Si les responsables européens estiment que la réponse à la crise passe par “plus d’Europe”, de quoi plaire d’ordinaire aux régions séparatistes, les électeurs et les contribuables eux, sont sous le choc, en proie au doute et à la colère. Mark Leonard, du Conseil européen des relations étrangères, dit revenir de Barcelone, où les dirigeants catalans l’ont bombardé de questions sur l’Ecosse. “Ils en savaient bien plus que moi sur la situation en Ecosse, conclut-il. Il est évident qu’ils se surveillent les uns les autres et font monter la pression.

Opinion

Le projet euro renforce le ”tribalisme”

Dans un article sur les poussées régionalistes grandissantes en Espagne, en Italie et en Allemagne, Peter Coy, journaliste économique pour Bloomberg Businessweek, souligne que

beaucoup de nations en Europe sont des nations depuis peu de temps. Leur histoire a été largement marquée par des rivalités de territoires, de royaumes et de duchés, de principautés et de villes-états. Elles sont liées par une langue et une culture mais déchirées par le tribalisme.

L'article continue sur l'unité européenne qui

dépend de l'unité des nations qui n'est pas monnaie courante. En Italie, la populiste et - selon les circonstances – sécessionniste Ligue du Nord se plaint que les régions prospères de Lombardie et du Piémont soient saignées par le Mezzogiorno du sud. En Allemagne, le 30 août dernier, un ancien journaliste Wilfried Scharnagl a appelé à l'indépendance de la Bavière, qui a été intégrée à l'empire allemand en 1871 mais a gardé – pour l'instant – son roi, son armée et sa poste.

Pour Bloomberg, le projet de l'euro est en partie responsable, tel qu'il a été pensé par "des élites cosmopolites … qui se considèrent avant tout comme européennes".
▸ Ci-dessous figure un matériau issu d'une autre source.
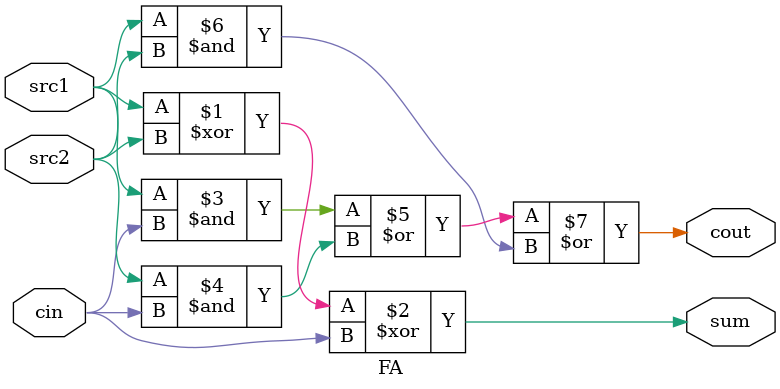
<source format=v>
module FA(src1, src2, cin, sum, cout);

input src1;
input src2;
input cin;

output sum;
output cout;

assign sum = src1 ^ src2 ^ cin;
assign cout = (src1&cin) | (src2&cin) | (src1&src2);


endmodule

</source>
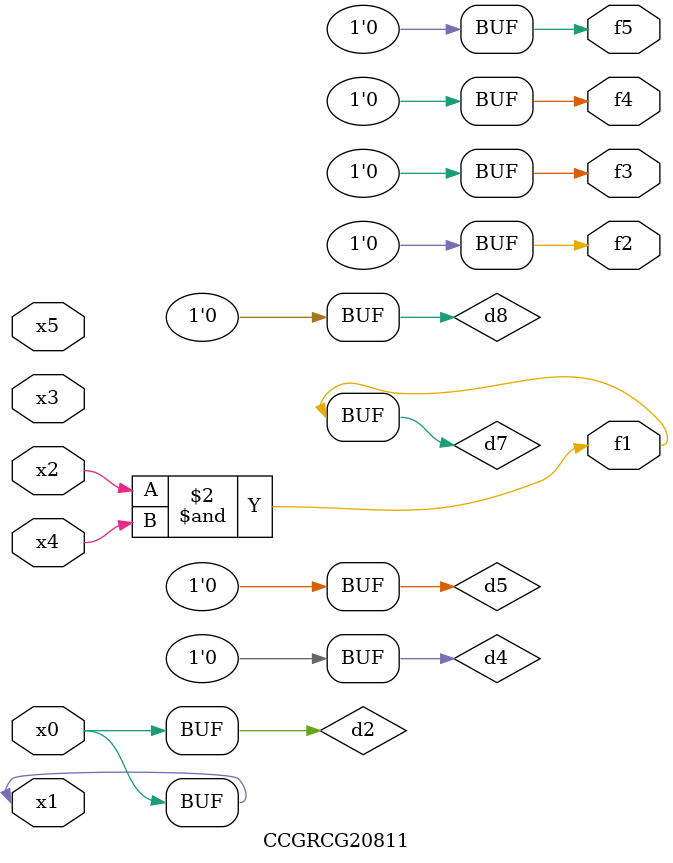
<source format=v>
module CCGRCG20811(
	input x0, x1, x2, x3, x4, x5,
	output f1, f2, f3, f4, f5
);

	wire d1, d2, d3, d4, d5, d6, d7, d8, d9;

	nand (d1, x1);
	buf (d2, x0, x1);
	nand (d3, x2, x4);
	and (d4, d1, d2);
	and (d5, d1, d2);
	nand (d6, d1, d3);
	not (d7, d3);
	xor (d8, d5);
	nor (d9, d5, d6);
	assign f1 = d7;
	assign f2 = d8;
	assign f3 = d8;
	assign f4 = d8;
	assign f5 = d8;
endmodule

</source>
Sans l'attendre, ces élites sont passées devant leur peuple, qui était moins "européen" qu'elles, et qui l'est encore moins aujourd'hui. Selon un sondage publié en mai dernier par l'UE, 63% des Espagnols se disent très attachés à leur agglomération, à leur ville, à leur village. 49% seulement se sentent attachés à leur pays, et seulement 10% à l'UE. Les fidélités locales s'intensifient depuis 2010 en Espagne, aussi sûrement que l'attachement national et continental faiblit.